Aussie AI

Zero Skipping

  • Last Updated 10 October, 2025
  • by David Spuler, Ph.D.

What is Zero Skipping?

Zero skipping is the avoidance of multipication by zero weights. At a high-level, this can mean skipping multipication by an entire column of a matrix, or in an entire structure of the model (see also structural model pruning). At a low-level, zero skipping means testing a single weight to see whether it is zero, thereby avoiding a wasteful multiplication-by-zero operation.

There are two types of zero skipping:

  • Low-level zero skipping (weight level)
  • High-level zero skipping (structure level)

Low-level zero skipping is closely related to sparsity and magnitude pruning.

High-level structural zero skipping is the avoidance of operations on whole structures. This is related to structured pruning and dynamic pruning.

Zero skipping is a type of dynamic inference optimization. Related speedup strategies include:

Low-Level Zero Skipping

For low-level zero-skipping, an incremental method to avoid multiplication operations is to null test the weight first, to avoid unnecessary multiplications by zero. Testing a register against zero is much faster than multiplication, because the multiplication algorithm doesn't go any faster for zeros, so this is a "simple case first" optimization.
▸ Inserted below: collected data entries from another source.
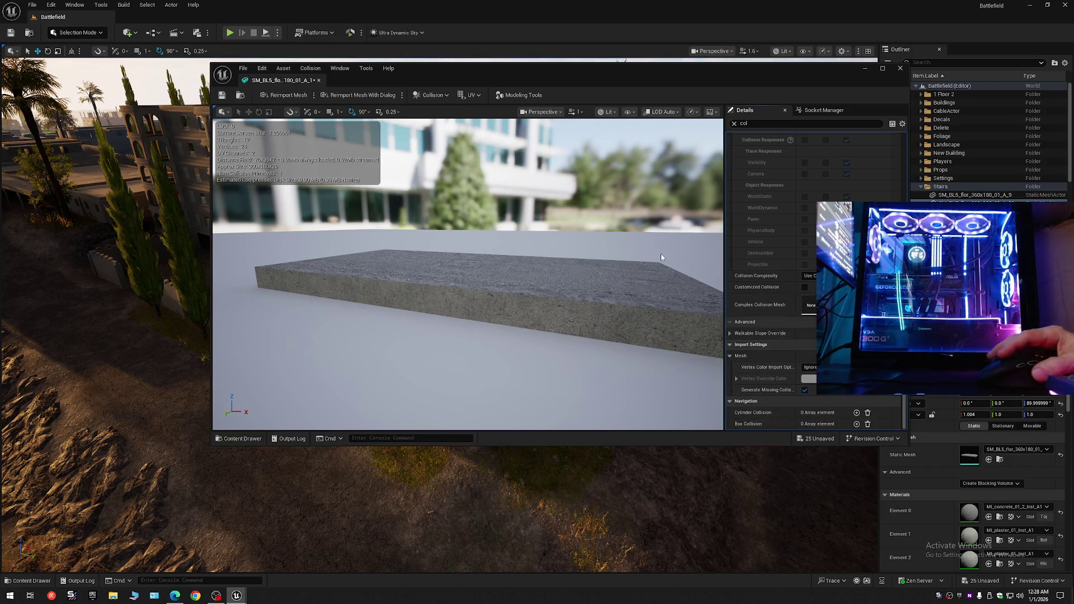
left_click(221, 95)
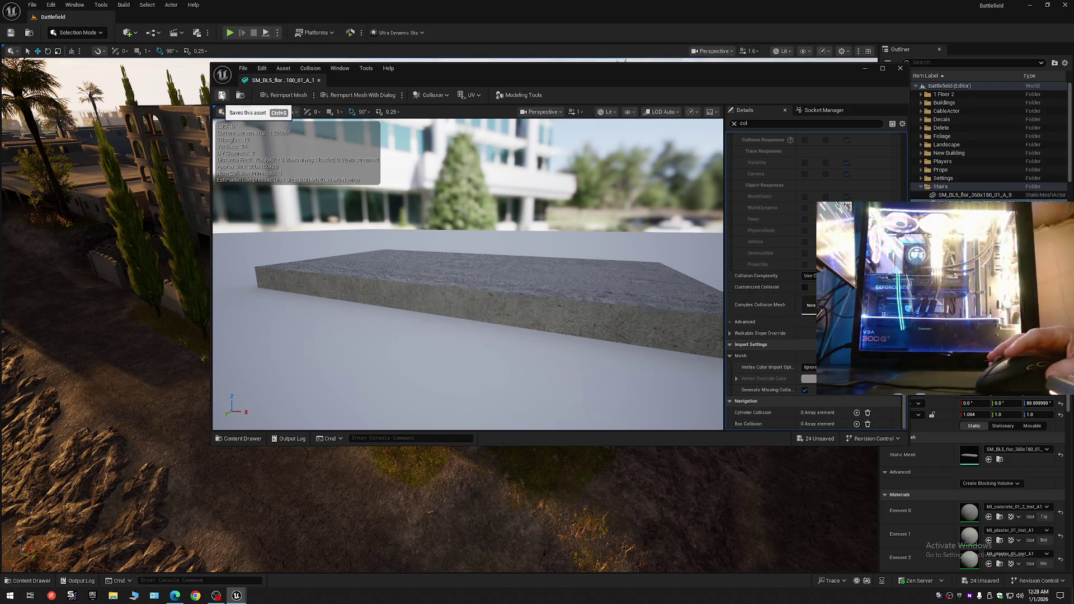
left_click(319, 80)
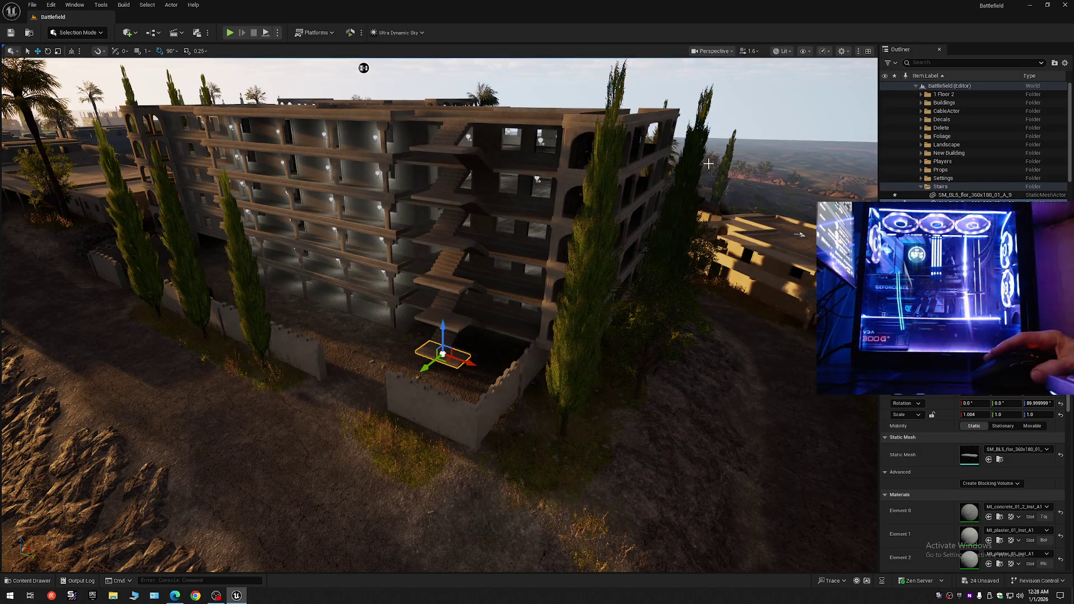
- Turn the view to face the building front and toggle the Content Drawer open and closed
left_click_drag(709, 164, 679, 163)
mouse_move(402, 68)
left_mouse_down()
mouse_move(530, 94)
mouse_move(430, 133)
mouse_move(430, 153)
left_mouse_up()
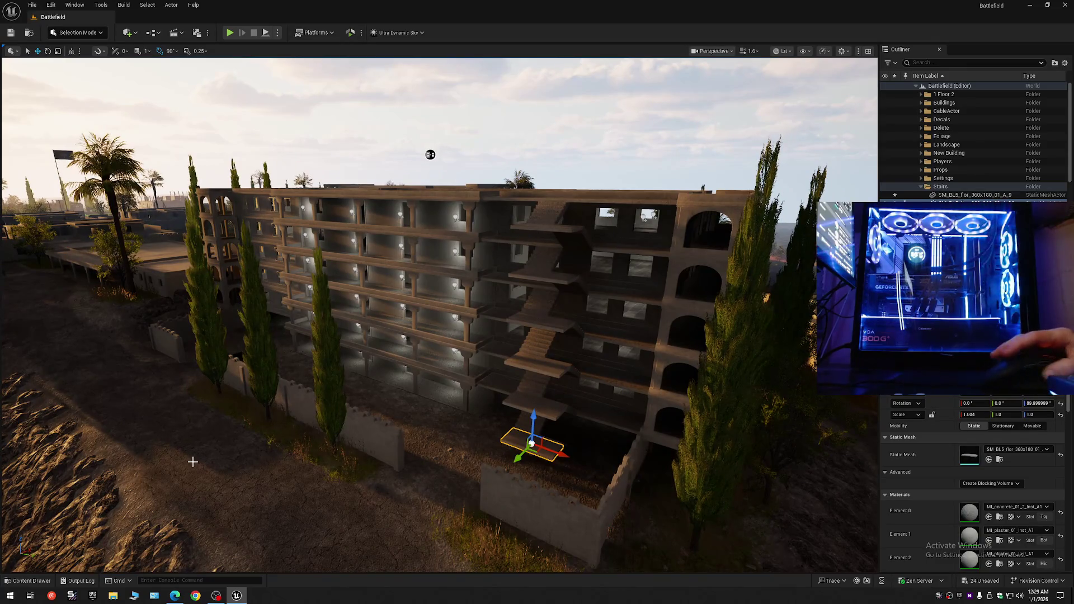
key("ctrl+space")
Note that there's a whole class of research called "sparse matrices" or "sparsifications" which aims to cut whole swatches of zero-multiplications, but the research below is lower level than this. Read more about sparsification research.

There aren't many papers on this low-level topic of "zero skipping" of individual weights, specific to inference arithmetic, and even in some of these papers, it's not the central point of the paper. That's probably because hardware acceleration makes pre-testing for zeros on a small scale not worth it, whereas large-scale avoidance of zero-multiplication appears in research on "sparsification".

It seems like a similar pre-test idea could be applied to weights that are "1.0" or "-1.0", but we haven't found papers on that. These optimizations could all be performed in deep learning compilers.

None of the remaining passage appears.